**EXERCISE REQUIREMENTS:** Omitting the pictures, print every line below exactly as it stands.

**RECORDS FOR THIS EXERCISE:**

▶

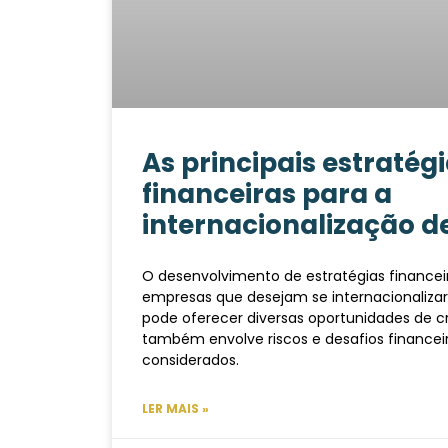
As principais estratég
financeiras para a
internacionalização 
O desenvolvimento de estratégias financeir
empresas que desejam se internacionalizar.
pode oferecer diversas oportunidades de 
também envolve riscos e desafios finance
considerados.
LER MAIS »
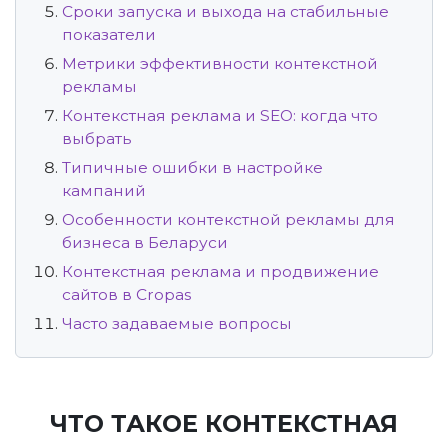
Сроки запуска и выхода на стабильные
показатели
Метрики эффективности контекстной
рекламы
Контекстная реклама и SEO: когда что
выбрать
Типичные ошибки в настройке
кампаний
Особенности контекстной рекламы для
бизнеса в Беларуси
Контекстная реклама и продвижение
сайтов в Cropas
Часто задаваемые вопросы
ЧТО ТАКОЕ КОНТЕКСТНАЯ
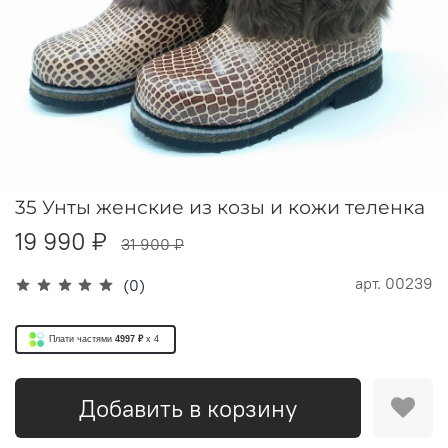
35 Унты женские из козы и кожи теленка
19 990 ₽
31 900 ₽
арт.
00239
(0)
Плати частями
4997 ₽
x 4
Добавить в корзину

◀

**SOLUTION FOR THIS PROBLEM:**
As principais estratég
financeiras para a
internacionalização 
O desenvolvimento de estratégias financeir
empresas que desejam se internacionalizar.
pode oferecer diversas oportunidades de 
também envolve riscos e desafios finance
considerados.
LER MAIS »
Сроки запуска и выхода на стабильные
показатели
Метрики эффективности контекстной
рекламы
Контекстная реклама и SEO: когда что
выбрать
Типичные ошибки в настройке
кампаний
Особенности контекстной рекламы для
бизнеса в Беларуси
Контекстная реклама и продвижение
сайтов в Cropas
Часто задаваемые вопросы
ЧТО ТАКОЕ КОНТЕКСТНАЯ
35 Унты женские из козы и кожи теленка
19 990 ₽
31 900 ₽
арт.
00239
(0)
Плати частями
4997 ₽
x 4
Добавить в корзину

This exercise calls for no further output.